Purpose : To describe the clinical and radiographic characteristics of biopsy-proven adult orbital lesions at a single academic center

Methods :
A retrospective chart review was conducted using the Northwestern Enterprise Data Warehouse for all adult patients having undergone orbital biopsies from January 2000 to October 2014. The database was queried using CPT codes for all orbital biopsies. Patients under age 18 years were excluded. 495 adults were identified using the CPT coding for orbital biopsies. Of the 495, 381 patients were excluded from study following chart review that did not demonstrate biopsies of orbital lesions and 10 patients were excluded because of incomplete records. 103 patients and 104 total cases fit inclusion criteria into the study.

Results :
Clinical: Of 104 cases, 31.7% (n=33) were considered lymphoma or lymphoid lesions (LLL) and 68.3% (n=71) were non-lymphoid lesions (NLL). Of LLL, the most frequent were extranodal marginal zone lymphoma (ENML) 48.5%, lymphoid hyperplasia 21.2%, diffuse large B cell lymphoma 9.1% and IgG-4 disease 9.1%. Of NLL, the most frequent were categorized as non-neoplastic benign conditions 32.4% (n=23). Of these, amyloidosis and sarcoidosis (n=5 each) were most frequent. Of the remaining neoplastic NLL, the most frequent were infiltrating basal cell carcinoma (BCC) (8.5%), metastasis (8.5%), infiltrating squamous cell carcinoma (SCC) (7.0%), pleomorphic adenoma (5.6%) and solitary fibrous tumor (5.6%). Radiographic: Of 104 patients, 94.2% (n=98) of the patients had imaging studies documented, 5.8% (n=6) had no imaging recoded. Of the 98 patients with documented imaging 63 (64.3%) had CT scans and 34 (34.7%) had MRI scans initially ordered. One patient (1.0%) had an ultrasound performed. A radiologist listed a clinical differential diagnosis in 80 of the 98 CT/MRI reports (81.6%.) The ultimate histopathologic diagnosis was in the radiologist’s differential diagnosis in 58 of the 80 reports (72.5%).

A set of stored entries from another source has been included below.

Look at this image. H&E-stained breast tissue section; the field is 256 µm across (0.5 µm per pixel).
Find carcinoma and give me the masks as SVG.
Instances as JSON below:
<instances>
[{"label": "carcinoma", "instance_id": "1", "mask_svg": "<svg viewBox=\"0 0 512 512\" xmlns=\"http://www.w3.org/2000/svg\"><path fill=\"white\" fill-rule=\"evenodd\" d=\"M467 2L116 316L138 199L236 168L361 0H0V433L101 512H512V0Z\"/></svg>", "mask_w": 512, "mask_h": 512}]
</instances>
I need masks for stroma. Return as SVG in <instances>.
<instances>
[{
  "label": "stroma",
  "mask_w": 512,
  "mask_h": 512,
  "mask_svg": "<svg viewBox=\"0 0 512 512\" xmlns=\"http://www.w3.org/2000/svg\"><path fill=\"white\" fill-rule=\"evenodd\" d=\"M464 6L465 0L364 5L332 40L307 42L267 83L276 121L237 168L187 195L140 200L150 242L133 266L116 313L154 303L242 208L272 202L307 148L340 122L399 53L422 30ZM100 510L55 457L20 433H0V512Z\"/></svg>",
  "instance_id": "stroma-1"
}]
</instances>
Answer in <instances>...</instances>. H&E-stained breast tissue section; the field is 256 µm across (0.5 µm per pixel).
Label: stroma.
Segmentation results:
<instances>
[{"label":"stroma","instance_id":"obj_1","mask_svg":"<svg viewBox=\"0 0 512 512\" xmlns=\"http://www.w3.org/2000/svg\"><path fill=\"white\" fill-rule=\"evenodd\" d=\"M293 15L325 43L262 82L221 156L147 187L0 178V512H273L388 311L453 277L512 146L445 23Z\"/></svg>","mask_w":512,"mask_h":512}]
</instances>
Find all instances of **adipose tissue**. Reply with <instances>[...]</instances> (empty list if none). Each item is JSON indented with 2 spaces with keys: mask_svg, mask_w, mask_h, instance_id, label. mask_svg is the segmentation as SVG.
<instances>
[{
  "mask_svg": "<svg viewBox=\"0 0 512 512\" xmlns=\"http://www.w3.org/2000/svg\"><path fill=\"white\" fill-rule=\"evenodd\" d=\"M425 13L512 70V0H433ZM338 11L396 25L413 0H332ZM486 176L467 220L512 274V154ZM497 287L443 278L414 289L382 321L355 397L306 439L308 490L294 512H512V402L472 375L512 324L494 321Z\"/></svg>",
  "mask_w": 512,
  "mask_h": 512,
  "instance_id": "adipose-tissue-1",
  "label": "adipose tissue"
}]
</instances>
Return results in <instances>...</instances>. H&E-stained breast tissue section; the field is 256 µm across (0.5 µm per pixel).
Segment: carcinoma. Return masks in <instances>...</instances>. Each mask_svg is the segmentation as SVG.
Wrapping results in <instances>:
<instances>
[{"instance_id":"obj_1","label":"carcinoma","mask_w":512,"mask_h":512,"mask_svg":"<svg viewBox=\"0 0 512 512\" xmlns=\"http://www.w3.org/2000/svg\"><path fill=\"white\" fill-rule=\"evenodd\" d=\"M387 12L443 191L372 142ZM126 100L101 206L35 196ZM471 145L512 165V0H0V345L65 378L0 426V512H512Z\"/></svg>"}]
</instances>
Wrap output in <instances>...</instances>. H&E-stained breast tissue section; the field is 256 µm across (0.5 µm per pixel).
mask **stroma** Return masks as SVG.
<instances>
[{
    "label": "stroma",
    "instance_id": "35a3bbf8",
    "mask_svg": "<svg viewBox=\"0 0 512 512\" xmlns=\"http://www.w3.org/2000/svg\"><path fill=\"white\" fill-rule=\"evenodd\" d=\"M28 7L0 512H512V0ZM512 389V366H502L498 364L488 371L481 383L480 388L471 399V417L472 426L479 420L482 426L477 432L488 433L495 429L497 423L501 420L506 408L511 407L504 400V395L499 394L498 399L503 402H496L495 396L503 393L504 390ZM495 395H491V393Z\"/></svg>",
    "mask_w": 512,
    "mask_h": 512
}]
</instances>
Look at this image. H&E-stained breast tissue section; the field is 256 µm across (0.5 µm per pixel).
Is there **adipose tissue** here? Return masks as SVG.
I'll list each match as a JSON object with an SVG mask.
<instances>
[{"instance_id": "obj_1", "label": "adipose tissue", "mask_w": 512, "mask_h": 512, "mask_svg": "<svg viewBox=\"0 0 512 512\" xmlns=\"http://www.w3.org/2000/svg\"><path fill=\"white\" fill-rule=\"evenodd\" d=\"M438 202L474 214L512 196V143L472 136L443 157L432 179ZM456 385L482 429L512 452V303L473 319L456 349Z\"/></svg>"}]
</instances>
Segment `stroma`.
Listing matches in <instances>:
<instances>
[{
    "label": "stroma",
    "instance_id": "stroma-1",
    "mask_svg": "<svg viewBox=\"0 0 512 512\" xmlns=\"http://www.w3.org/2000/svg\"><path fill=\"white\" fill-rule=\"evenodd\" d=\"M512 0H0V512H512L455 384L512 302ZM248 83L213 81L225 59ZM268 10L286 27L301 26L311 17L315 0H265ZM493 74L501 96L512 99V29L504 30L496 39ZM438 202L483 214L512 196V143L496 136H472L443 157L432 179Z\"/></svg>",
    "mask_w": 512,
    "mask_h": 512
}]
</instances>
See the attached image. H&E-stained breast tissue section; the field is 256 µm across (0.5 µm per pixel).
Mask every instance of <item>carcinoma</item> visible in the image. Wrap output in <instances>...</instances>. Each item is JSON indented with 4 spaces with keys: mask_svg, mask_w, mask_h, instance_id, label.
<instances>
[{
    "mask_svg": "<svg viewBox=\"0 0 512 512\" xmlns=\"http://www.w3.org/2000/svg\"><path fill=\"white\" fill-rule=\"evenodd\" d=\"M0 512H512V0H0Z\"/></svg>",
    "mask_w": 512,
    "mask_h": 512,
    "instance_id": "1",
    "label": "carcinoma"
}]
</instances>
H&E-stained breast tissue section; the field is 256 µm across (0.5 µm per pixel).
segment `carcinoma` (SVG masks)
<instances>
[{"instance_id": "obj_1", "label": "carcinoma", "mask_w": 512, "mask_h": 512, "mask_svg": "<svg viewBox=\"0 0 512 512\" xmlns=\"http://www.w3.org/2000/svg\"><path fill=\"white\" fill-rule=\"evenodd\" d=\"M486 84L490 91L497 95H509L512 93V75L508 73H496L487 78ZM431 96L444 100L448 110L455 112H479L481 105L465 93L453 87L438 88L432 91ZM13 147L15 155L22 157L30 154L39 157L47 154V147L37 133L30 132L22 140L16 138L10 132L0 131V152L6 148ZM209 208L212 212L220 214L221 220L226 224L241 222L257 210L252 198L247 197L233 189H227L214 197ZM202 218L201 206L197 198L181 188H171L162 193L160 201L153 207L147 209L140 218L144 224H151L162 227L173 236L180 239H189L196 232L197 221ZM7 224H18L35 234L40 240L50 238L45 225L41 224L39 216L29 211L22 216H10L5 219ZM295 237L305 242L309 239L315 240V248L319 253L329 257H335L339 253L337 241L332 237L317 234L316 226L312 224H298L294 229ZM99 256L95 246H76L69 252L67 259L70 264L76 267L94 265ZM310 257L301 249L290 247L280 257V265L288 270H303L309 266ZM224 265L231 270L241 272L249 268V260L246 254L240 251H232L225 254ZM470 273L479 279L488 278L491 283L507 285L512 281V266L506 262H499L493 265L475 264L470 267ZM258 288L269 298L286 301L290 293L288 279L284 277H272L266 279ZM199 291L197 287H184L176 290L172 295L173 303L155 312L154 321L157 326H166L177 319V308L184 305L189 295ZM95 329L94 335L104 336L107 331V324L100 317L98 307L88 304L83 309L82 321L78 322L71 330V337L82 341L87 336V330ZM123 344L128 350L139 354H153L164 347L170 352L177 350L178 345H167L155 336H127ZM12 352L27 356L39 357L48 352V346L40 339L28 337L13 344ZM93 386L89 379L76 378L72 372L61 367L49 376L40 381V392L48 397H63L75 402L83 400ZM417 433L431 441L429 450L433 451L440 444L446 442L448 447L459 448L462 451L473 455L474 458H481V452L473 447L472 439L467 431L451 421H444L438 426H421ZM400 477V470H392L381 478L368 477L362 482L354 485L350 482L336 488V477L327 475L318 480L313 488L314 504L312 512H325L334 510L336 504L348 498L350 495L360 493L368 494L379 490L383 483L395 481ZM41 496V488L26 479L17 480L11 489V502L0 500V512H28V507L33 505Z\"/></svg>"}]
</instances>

Conclusions : The majority of orbital biopsy diagnoses were NLL (68%), with 32% being LLL. Of the NLL, the most common diagnoses were non-neoplastic disorders, BCC, metastases, and SCC. Of the primary orbital tumors, pleomorphic adenoma and solitary fibrous tumor were the most common. For the lymphoid lesions, approximately 70% were malignant lymphoma, with ENML being most common. Radiologists predicted the histopathologic diagnosis 73% of the time.

This is an abstract that was submitted for the 2016 ARVO Annual Meeting, held in Seattle, Wash., May 1-5, 2016.